During the pyrolysis process from 300 to 600 °C, the contributions of pore porosity, fracture porosity and their coupling to permeability are shown in Fig. 16. The contribution of pore porosity to permeability shows a trend of decreasing and then increasing, while the contributions of fracture porosity and their coupling exhibit a trend of increasing and then decreasing. At a temperature of 300 °C, the contribution of pore structure to permeability is 38.4%, the contribution of fracture structure is 42.5%, and the contribution of their coupling is 19.1%. At this point, the contribution of fracture structure is slightly higher than that of pore structure. When the temperature rises to 400 °C, the contribution of fracture structure reaches 89.83%, while the contributions of pore structure and coupling are 4.31% and 5.76% respectively. This result is consistent with the previous analysis, indicating that large fractures formed inside the coal play a dominant role in permeability at 400 °C. When the temperature increases from 400 to 600 °C, the contributions of pore structure are 4.31%, 60.28%, and 68.92%, while the contribution of fracture structure drops sharply from 89.83 to 8.08%. This result is also consistent with the earlier analysis, indicating that the large pore structure formed during pyrolysis plays a dominant role in permeability.
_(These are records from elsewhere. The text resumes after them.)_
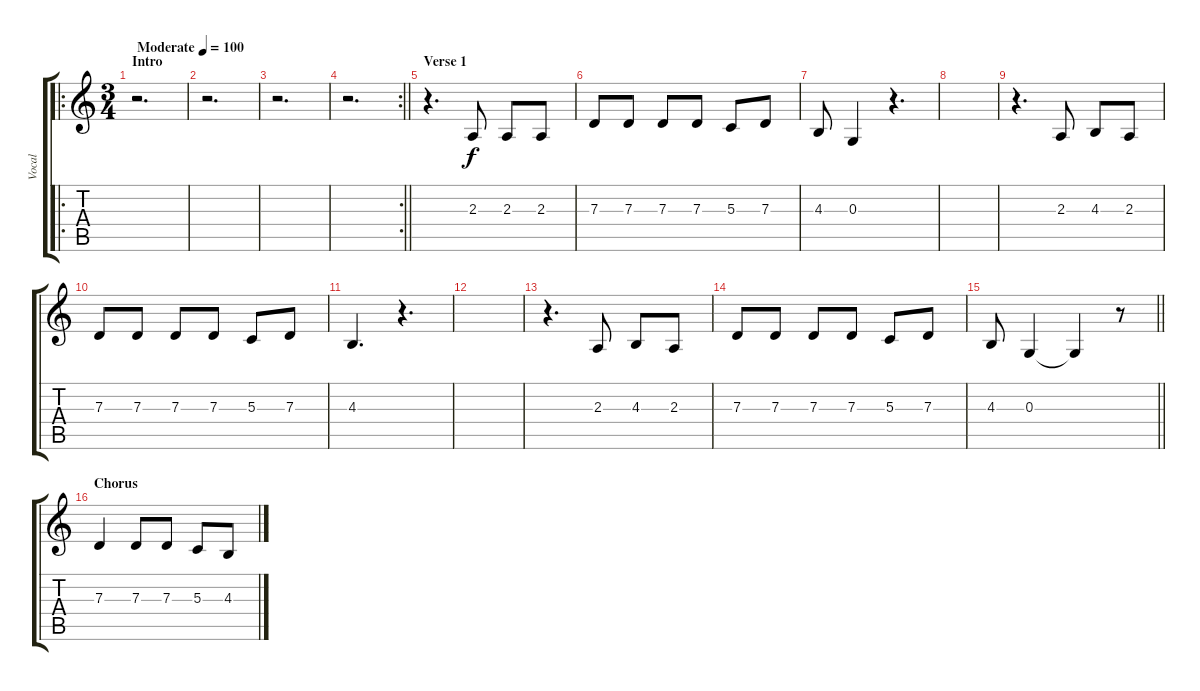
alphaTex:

\track ("Vocal" "Vocal") {instrument flute}
\staff {score tabs}
\tuning (E4 B3 G3 D3 A2 E2) {hide}
\ro
\ts (3 4)
\section ("" "Intro")
\tempo (100 "Moderate")
\clef g2
\ks c
r.2{d dy f instrument flute} |
r.2{d} |
r.2{d} |
\rc 2
\barLineRight lightlight
r.2{d} |
\section ("" "Verse 1")
r.4{d} 2.3.8 2.3.8 2.3.8 |
7.3.8 7.3.8 7.3.8 7.3.8 5.3.8 7.3.8 |
4.3.8 0.3.4 r.4{d} |
|
r.4{d} 2.3.8 4.3.8 2.3.8 |
7.3.8 7.3.8 7.3.8 7.3.8 5.3.8 7.3.8 |
4.3.4{d} r.4{d} |
|
r.4{d} 2.3.8 4.3.8 2.3.8 |
7.3.8 7.3.8 7.3.8 7.3.8 5.3.8 7.3.8 |
\barLineRight lightlight
4.3.8 0.3.4 0.3{t}.4 r.8 |
\section ("" "Chorus")
7.3.4 7.3.8 7.3.8 5.3.8 4.3.8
It is worth noting that when the temperature increases from 400 to 600 °C, the contribution of coupling increases from 5.76 to over 20%. Although at this stage, the fracture structure is merged or combined into large pore structures, leading to a decrease in fracture rate. However, the interconnectivity between pore and fracture structures is enhanced, and they work more synergistically. Therefore, the contribution of coupling to permeability increases.

Fig. 16
figure 16

Contribution of pore porosity, fracture porosity and coupling effect to permeability

4 Conclusions

In this study, the evolution of pores and fractures in tar-rich coal from the Shenfu mining area of northern Shaanxi under high-temperature pyrolysis conditions was studied and discussed using μCT technology. Precise segmentation of pores and fractures has been achieved. Based on this, the evolution processes of pores and fractures at different temperatures are studied. The changes in permeability of coal after high-temperature pyrolysis are analyzed, and a predictive equation for permeability is provided. The main conclusions are as follows:

  1. (1)

    The evolution of pores and fractures in tar-rich coal can be divided into two stages as the temperature increases from 36 to 600 °C. In the first stage, from 36 to 400 °C, the internal substance structure of the coal undergoes mainly thermal cracking, forming large fracture bands, and a well-connected fracture network. In the second stage, from 400 to 600 °C, the coal undergoes intense pyrolysis reaction, leading to the formation of mainly circular or elliptical large pore structures inside the coal, while the number of fracture decreases.

  2. (2)

    The 3D-fractal dimension of pore-fracture structures exhibits a trend of initially increasing and then decreasing with rising temperature. During high-temperature pyrolysis, the homogeneity of pore structure is superior to that of fracture structure.

  3. (3)

    With increasing temperature, the coal’s permeability exhibits segmented growth, with a significant leap observed from 400 to 500 °C. Research indicates a strong exponential relationship between the pore-fracture porosity of tar-rich coal and permeability. When the temperature exceeds 500 °C, the coupled effect of pores and fractures contributes more than 20% to permeability, and its impact cannot be ignored.